▸ **DIRECTIONS**
Look at every line below and count those containing "your". Answer with the number only.

######

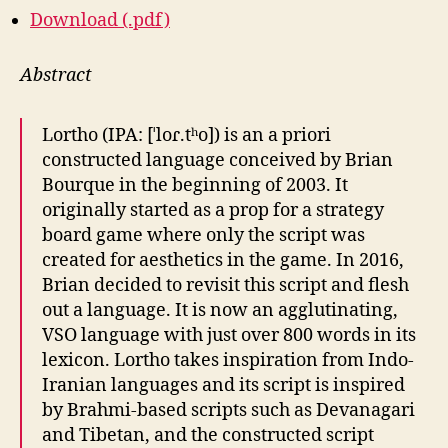
Download (.pdf)
Abstract
Lortho (IPA: [ˈloɾ.tʰo]) is an a priori
constructed language conceived by Brian
Bourque in the beginning of 2003. It
originally started as a prop for a strategy
board game where only the script was
created for aesthetics in the game. In 2016,
Brian decided to revisit this script and flesh
out a language. It is now an agglutinating,
VSO language with just over 800 words in its
lexicon. Lortho takes inspiration from Indo-
Iranian languages and its script is inspired
by Brahmi-based scripts such as Devanagari
and Tibetan, and the constructed script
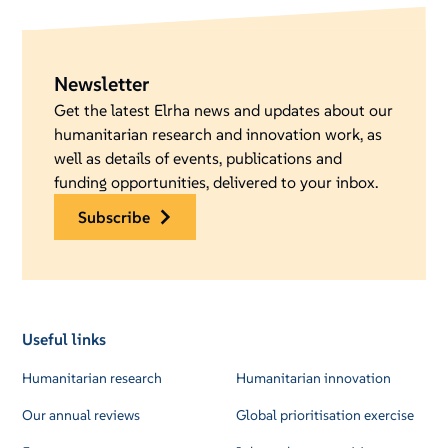
Newsletter
Get the latest Elrha news and updates about our
humanitarian research and innovation work, as
well as details of events, publications and
funding opportunities, delivered to your inbox.
subscribe
Useful links
Humanitarian research
Humanitarian innovation
Our annual reviews
Global prioritisation exercise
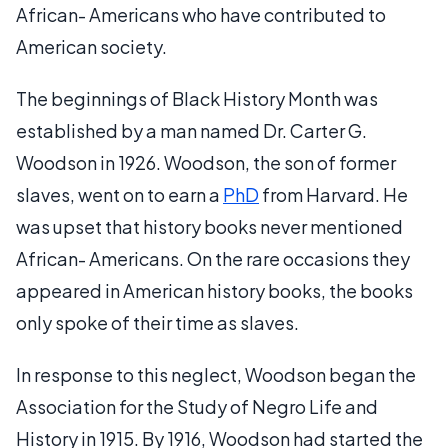
African- Americans who have contributed to
American society.
The beginnings of Black History Month was
established by a man named Dr. Carter G.
Woodson in 1926. Woodson, the son of former
slaves, went on to earn a
PhD
from Harvard. He
was upset that history books never mentioned
African- Americans. On the rare occasions they
appeared in American history books, the books
only spoke of their time as slaves.
In response to this neglect, Woodson began the
Association for the Study of Negro Life and
History in 1915. By 1916, Woodson had started the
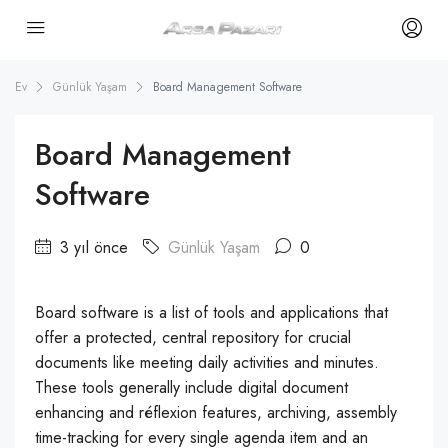
Ev
Günlük Yaşam
Board Management Software
Board Management
Software
3 yıl önce
Günlük Yaşam
0
Board software is a list of tools and applications that
offer a protected, central repository for crucial
documents like meeting daily activities and minutes.
These tools generally include digital document
enhancing and réflexion features, archiving, assembly
time-tracking for every single agenda item and an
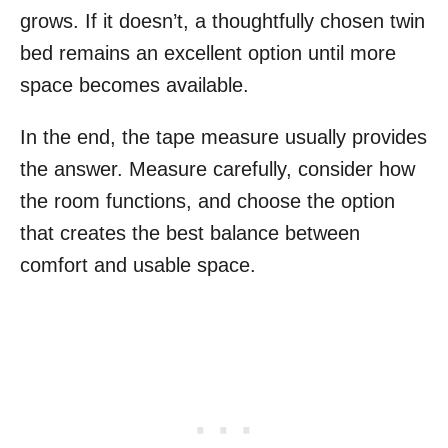
grows. If it doesn’t, a thoughtfully chosen twin
bed remains an excellent option until more
space becomes available.
In the end, the tape measure usually provides
the answer. Measure carefully, consider how
the room functions, and choose the option
that creates the best balance between
comfort and usable space.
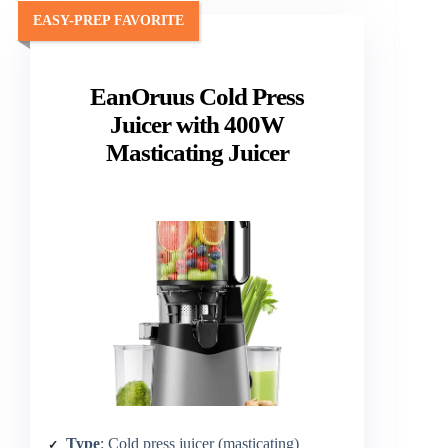
EASY-PREP FAVORITE
EanOruus Cold Press
Juicer with 400W
Masticating Juicer
Type
: Cold press juicer (masticating)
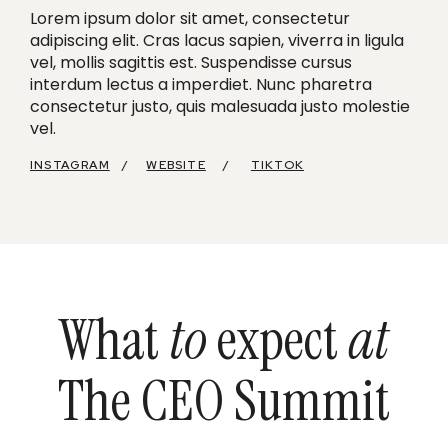
Lorem ipsum dolor sit amet, consectetur
adipiscing elit. Cras lacus sapien, viverra in ligula
vel, mollis sagittis est. Suspendisse cursus
interdum lectus a imperdiet. Nunc pharetra
consectetur justo, quis malesuada justo molestie
vel.
INSTAGRAM
/
WEBSITE
/
TIKTOK
What
to
expect
at
The CEO Summit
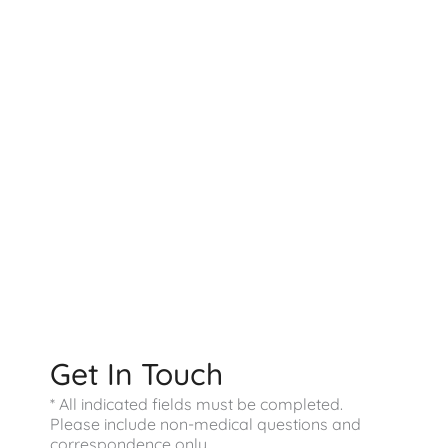
Contact US
9800 Westpoint Dr
Suite 100
Indianapolis
,
IN
46256
317-578-0421
Office Hours
Monday - Friday:
9:00 AM - 4:00 PM
Saturday - Sunday:
Closed
Get In Touch
* All indicated fields must be completed.
Please include non-medical questions and
correspondence only.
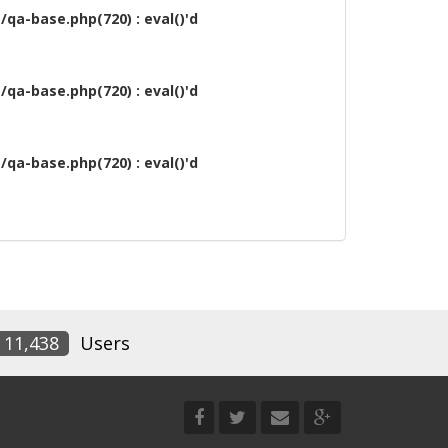
qa-base.php(720) : eval()'d
qa-base.php(720) : eval()'d
qa-base.php(720) : eval()'d
11,438
Users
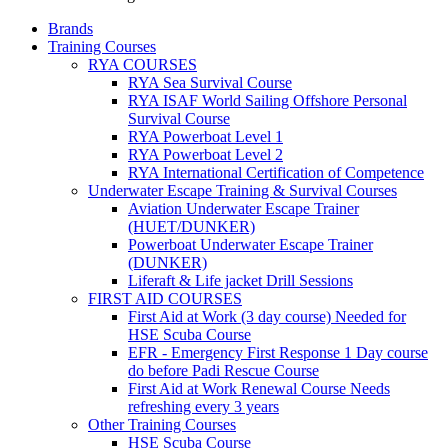
Brands
Training Courses
RYA COURSES
RYA Sea Survival Course
RYA ISAF World Sailing Offshore Personal
Survival Course
RYA Powerboat Level 1
RYA Powerboat Level 2
RYA International Certification of Competence
Underwater Escape Training & Survival Courses
Aviation Underwater Escape Trainer
(HUET/DUNKER)
Powerboat Underwater Escape Trainer
(DUNKER)
Liferaft & Life jacket Drill Sessions
FIRST AID COURSES
First Aid at Work (3 day course)
Needed for
HSE Scuba Course
EFR - Emergency First Response
1 Day course
do before Padi Rescue Course
First Aid at Work Renewal Course
Needs
refreshing every 3 years
Other Training Courses
HSE Scuba Course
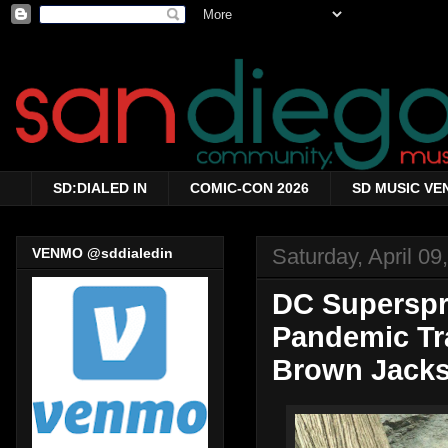
SD:DIALED IN
COMIC-CON 2026
SD MUSIC VE
Saturday, April 09
VENMO @sddialedin
DC Superspr
Pandemic Tra
Brown Jacks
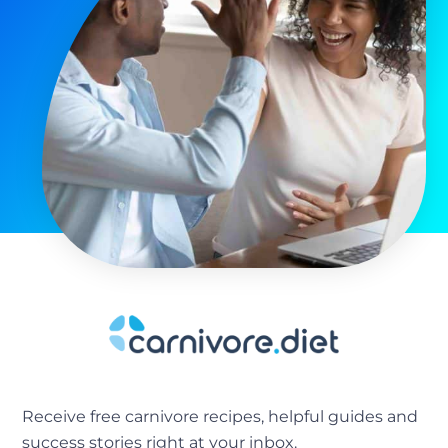
Receive free carnivore recipes, helpful guides and
success stories right at your inbox.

######

▸ **RESPONSE TO THIS TASK**
2